--- To do ---
Give back exactly the lines of the data below, starting with the line that has "(424, 279) none" and going on through the line that has "[148,378,688,392] [29,399,465,413] 16: FFS".

--- The data ---
BEGIN
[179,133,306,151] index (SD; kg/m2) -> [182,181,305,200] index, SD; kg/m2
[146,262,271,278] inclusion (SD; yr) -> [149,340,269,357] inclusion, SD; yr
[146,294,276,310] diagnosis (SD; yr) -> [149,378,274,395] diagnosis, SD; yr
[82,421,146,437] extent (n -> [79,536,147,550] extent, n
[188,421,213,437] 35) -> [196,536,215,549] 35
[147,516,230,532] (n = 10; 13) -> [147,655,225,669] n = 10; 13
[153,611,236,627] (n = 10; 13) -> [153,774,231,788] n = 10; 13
END
BEGIN
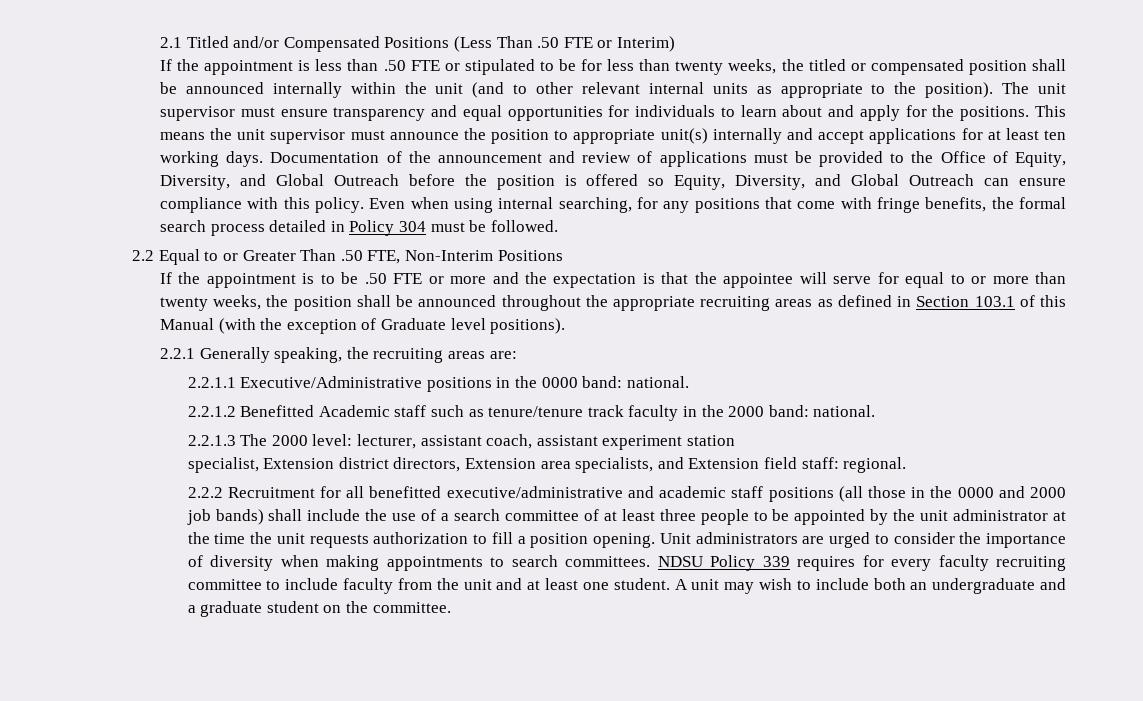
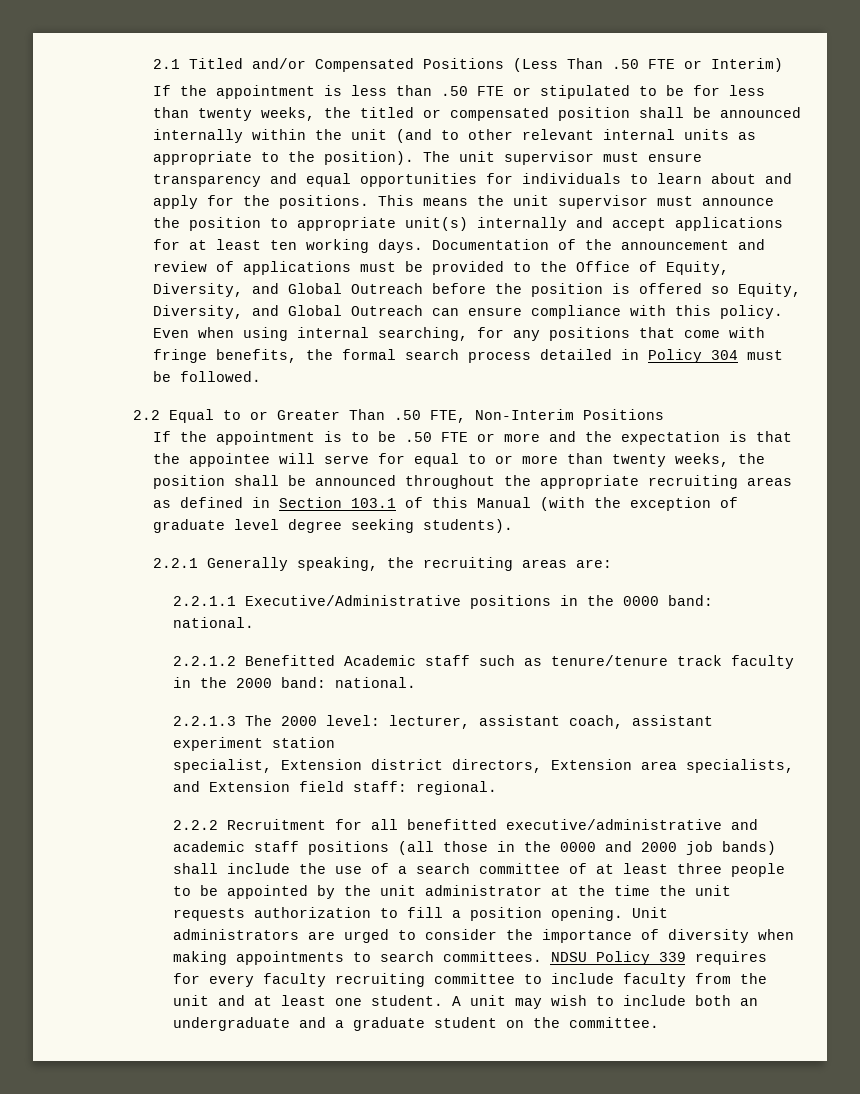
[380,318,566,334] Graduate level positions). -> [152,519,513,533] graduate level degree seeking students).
END
BEGIN
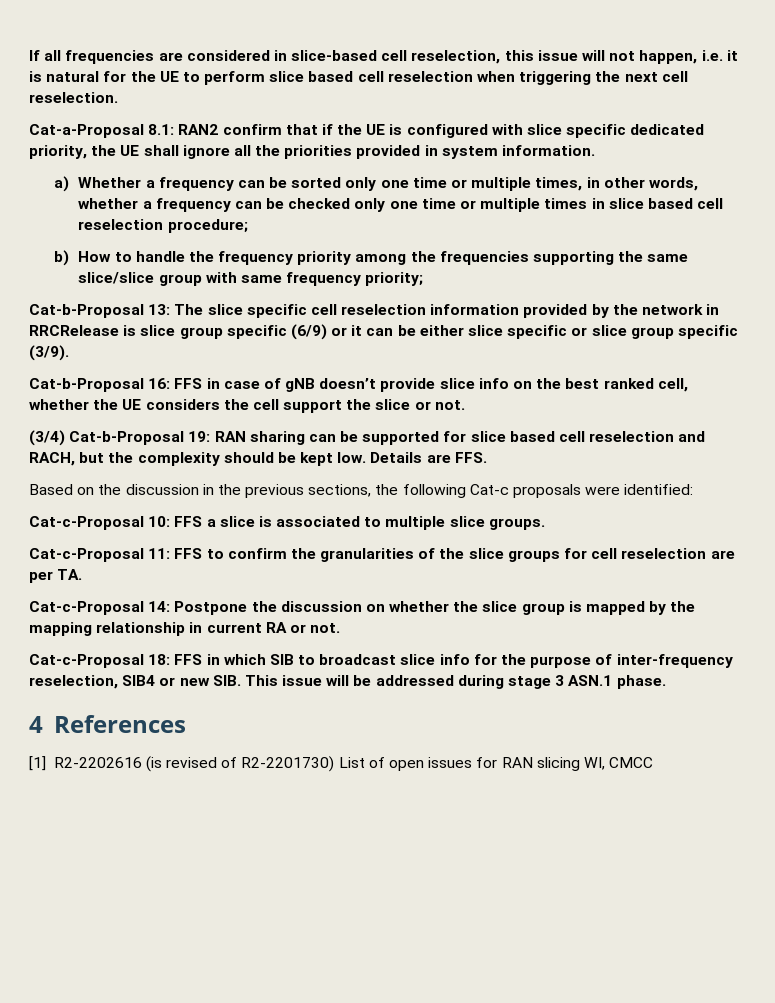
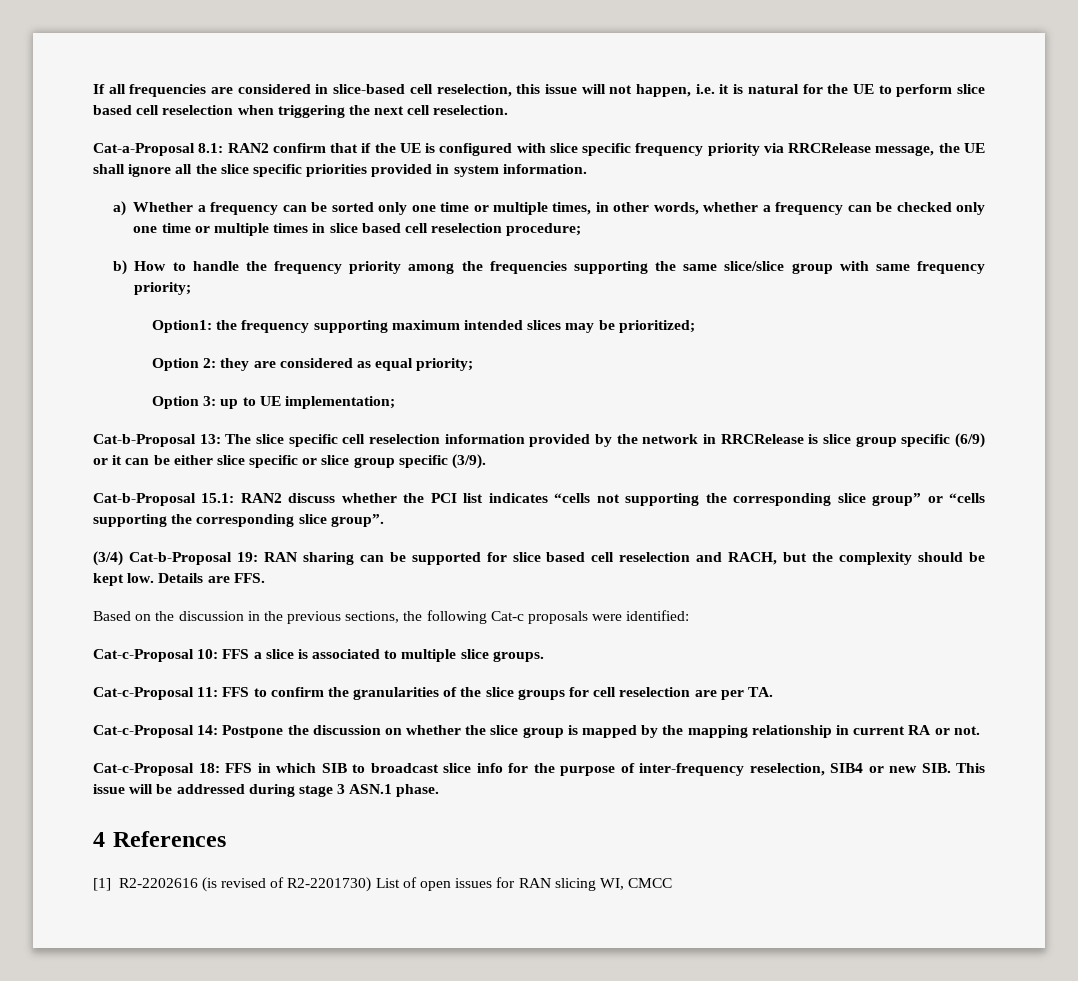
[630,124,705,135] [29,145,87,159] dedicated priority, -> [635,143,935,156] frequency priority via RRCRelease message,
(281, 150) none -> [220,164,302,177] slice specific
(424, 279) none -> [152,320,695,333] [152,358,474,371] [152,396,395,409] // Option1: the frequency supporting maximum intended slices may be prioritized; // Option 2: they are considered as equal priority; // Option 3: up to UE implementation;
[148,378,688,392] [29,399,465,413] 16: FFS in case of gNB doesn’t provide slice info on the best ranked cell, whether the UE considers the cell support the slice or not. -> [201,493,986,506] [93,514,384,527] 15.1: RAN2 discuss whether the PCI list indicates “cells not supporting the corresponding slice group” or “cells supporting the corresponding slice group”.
END
--- Completed task ---
(424, 279) none -> [152,320,695,333] [152,358,474,371] [152,396,395,409] // Option1: the frequency supporting maximum intended slices may be prioritized; // Option 2: they are considered as equal priority; // Option 3: up to UE implementation;
[148,378,688,392] [29,399,465,413] 16: FFS in case of gNB doesn’t provide slice info on the best ranked cell, whether the UE considers the cell support the slice or not. -> [201,493,986,506] [93,514,384,527] 15.1: RAN2 discuss whether the PCI list indicates “cells not supporting the corresponding slice group” or “cells supporting the corresponding slice group”.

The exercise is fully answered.